# Try it
Every entry in the data that follows should come back exactly, pictures aside.

# Recorded information
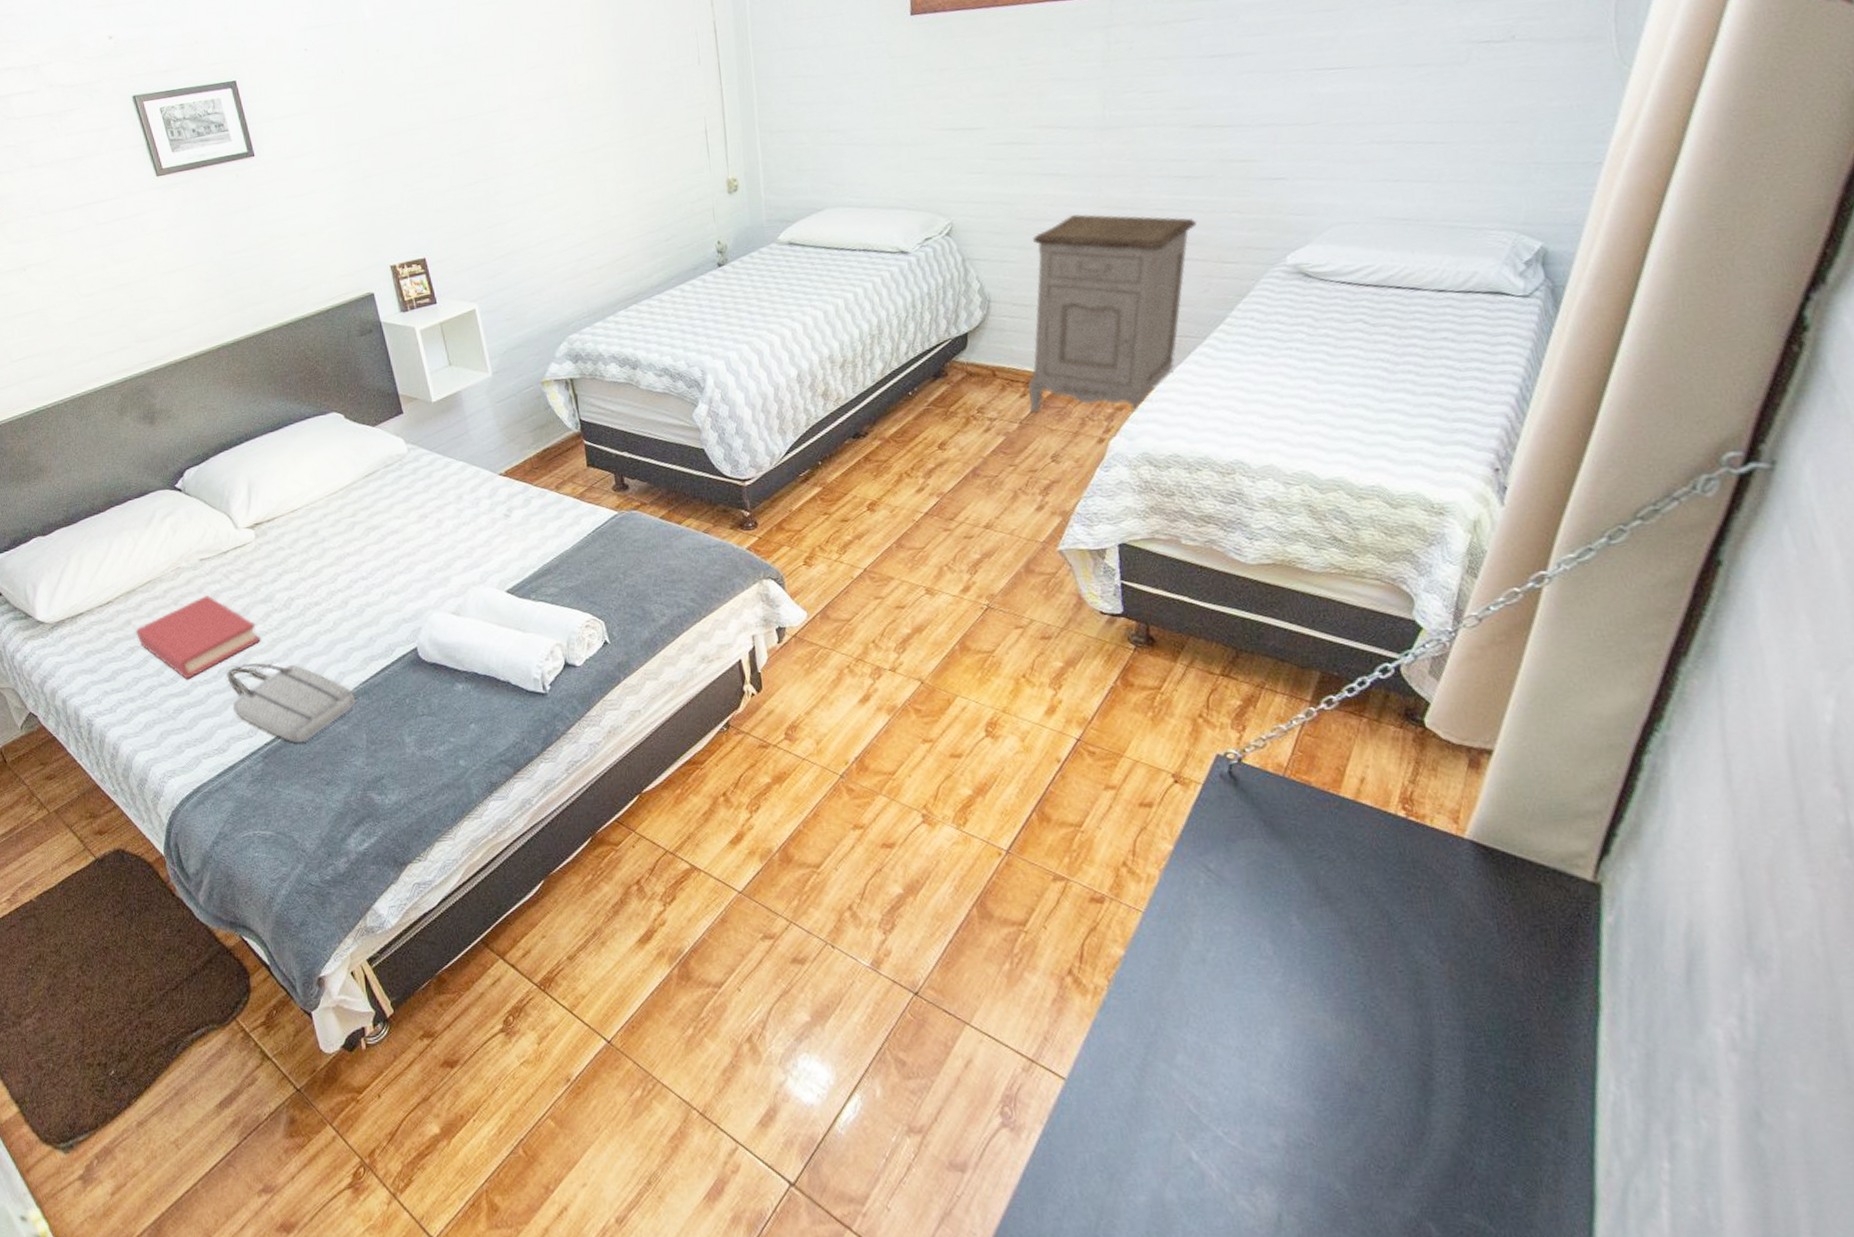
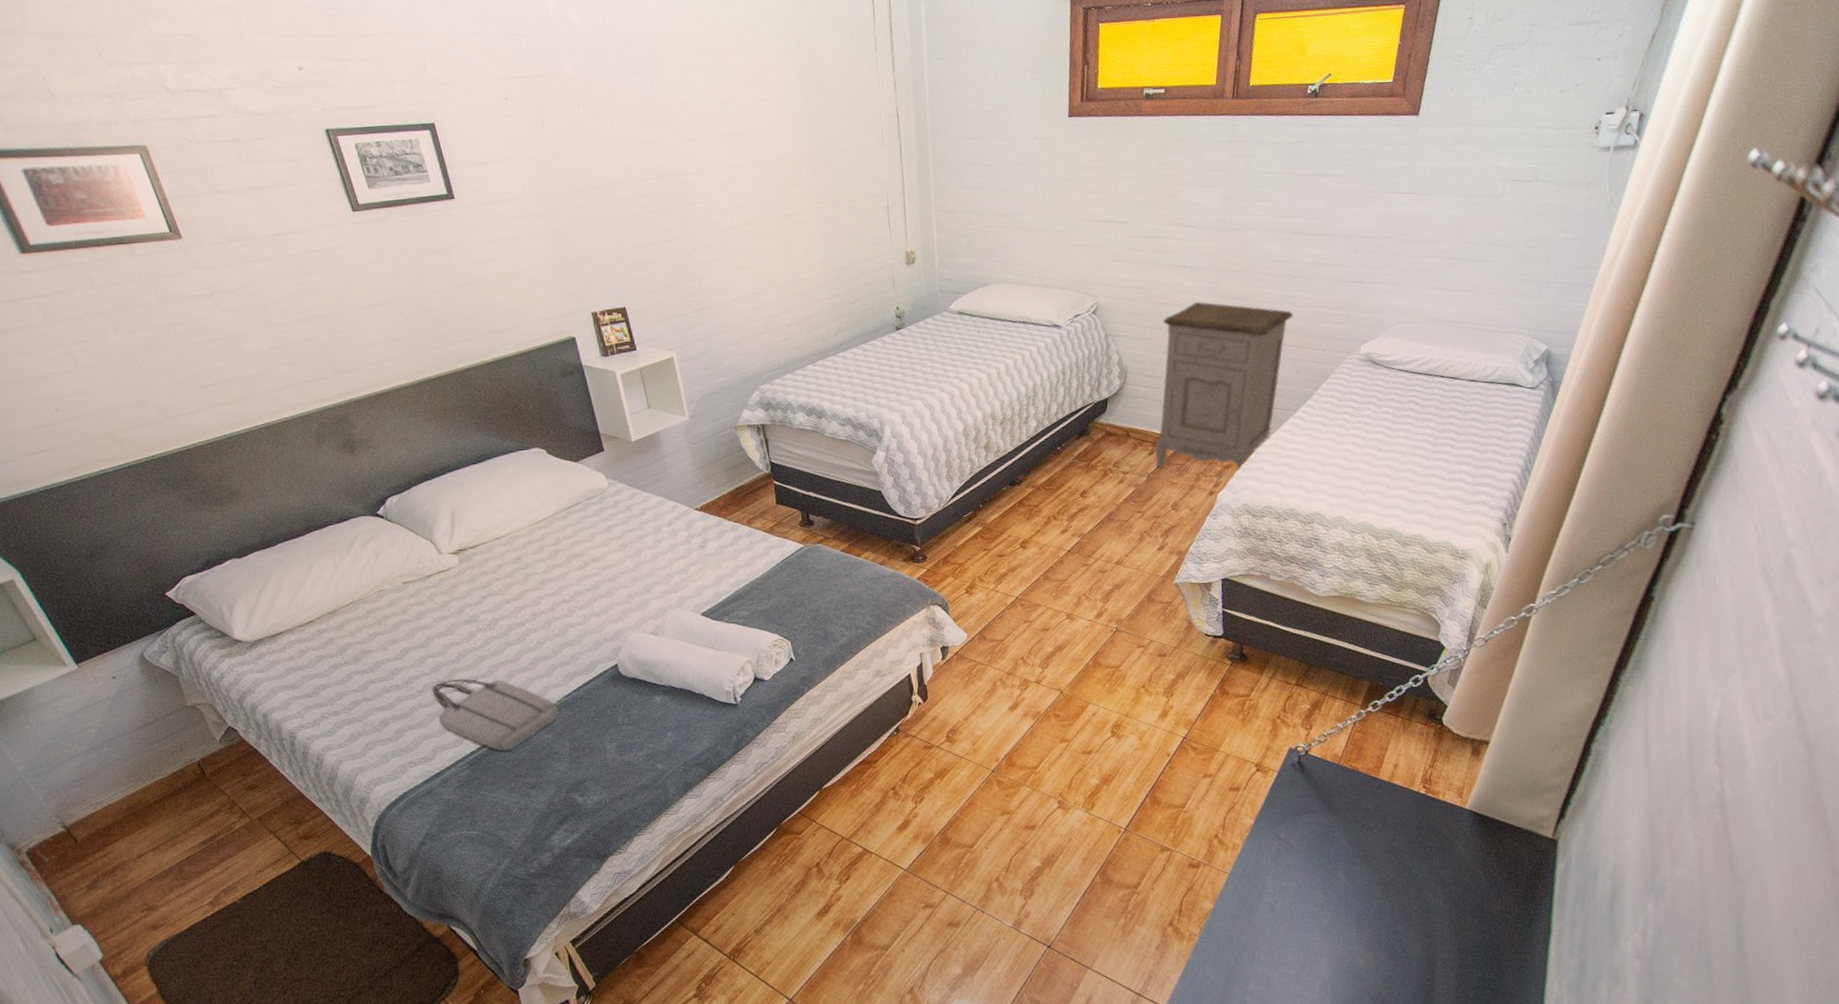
hardback book: present [135,595,259,679] -> none [338,616,464,694]

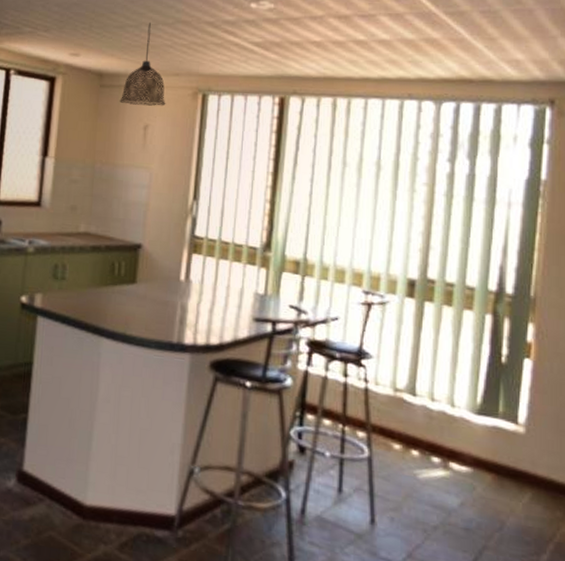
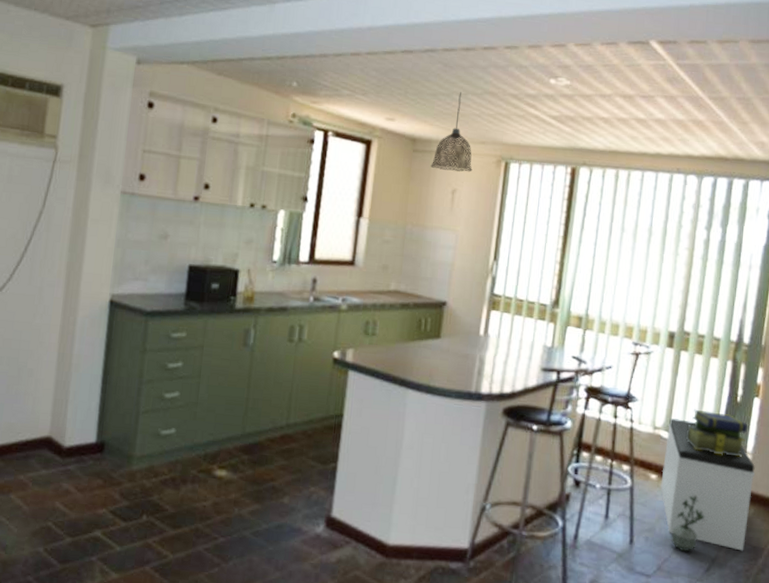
bench: none [407,379,532,543] -> present [660,418,756,551]
potted plant: none [423,472,467,539] -> present [671,495,705,552]
stack of books: none [437,369,518,429] -> present [686,409,748,457]

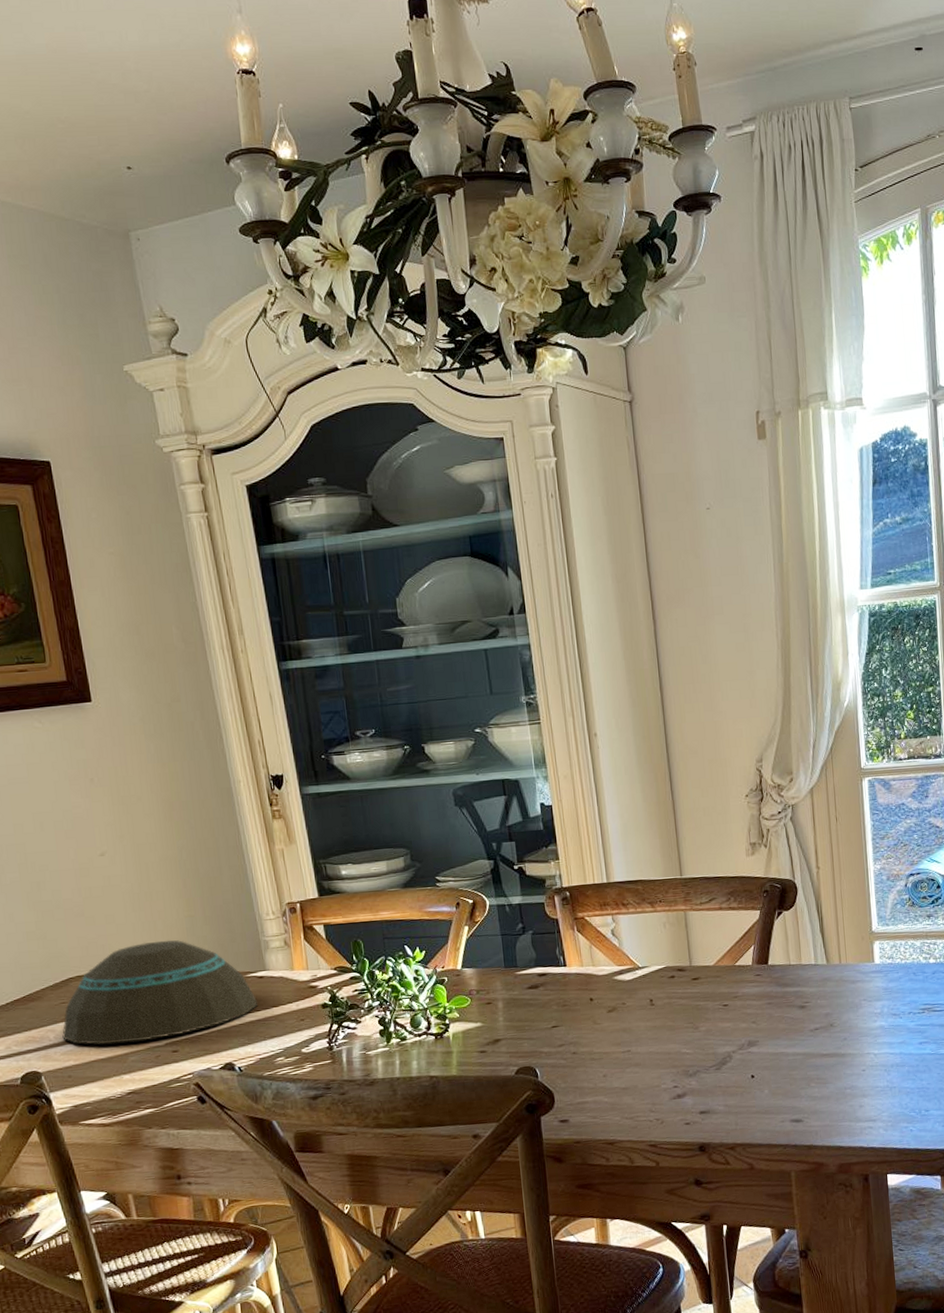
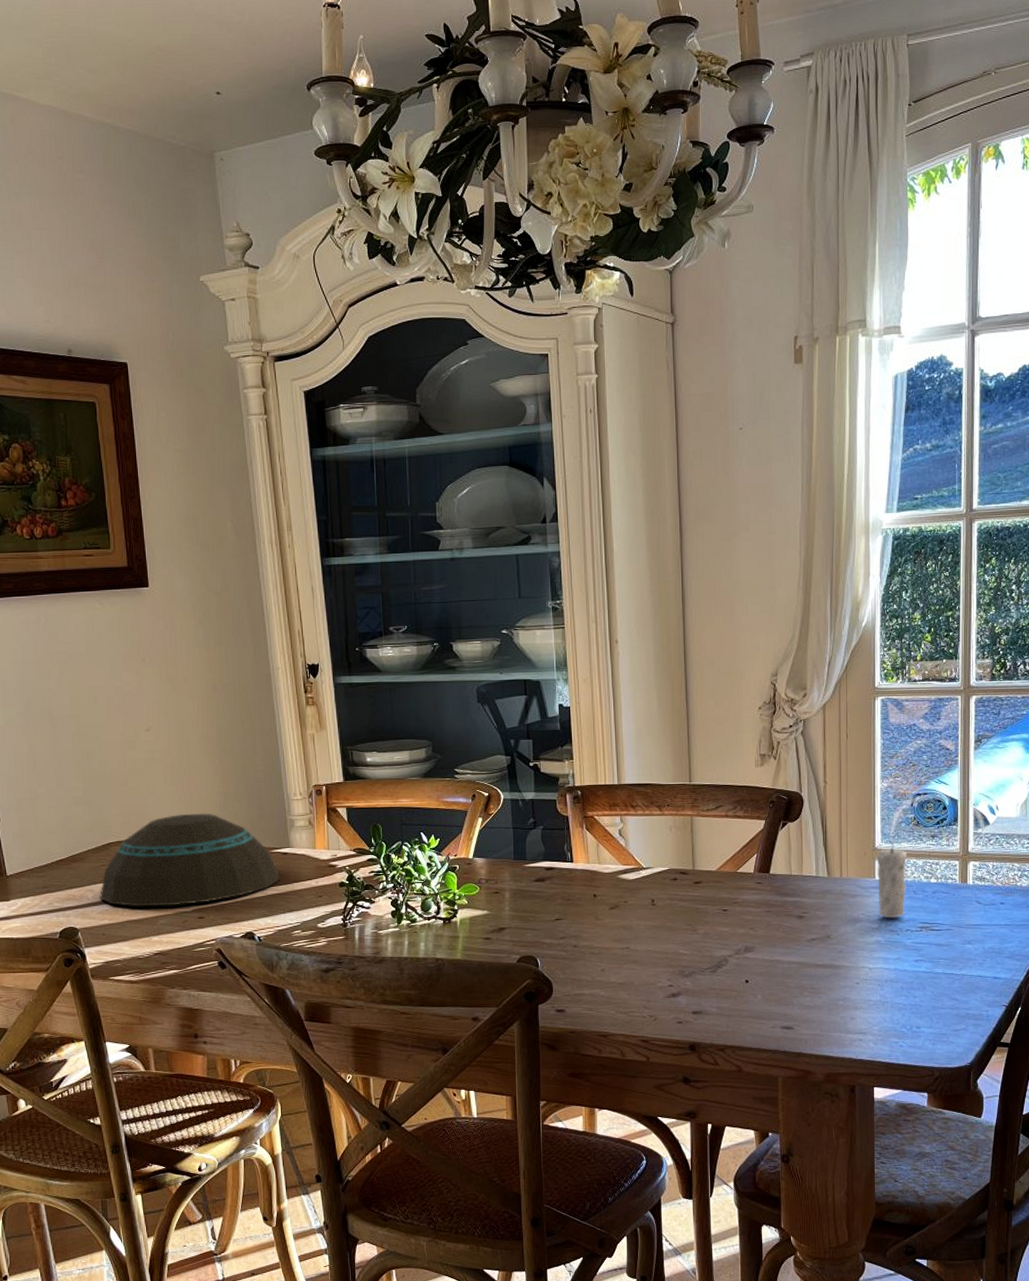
candle: none [874,920,906,1002] -> present [876,837,907,919]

# Output below
hardback book: present [135,595,259,679] -> none [338,616,464,694]

bench: none [407,379,532,543] -> present [660,418,756,551]
potted plant: none [423,472,467,539] -> present [671,495,705,552]
stack of books: none [437,369,518,429] -> present [686,409,748,457]

candle: none [874,920,906,1002] -> present [876,837,907,919]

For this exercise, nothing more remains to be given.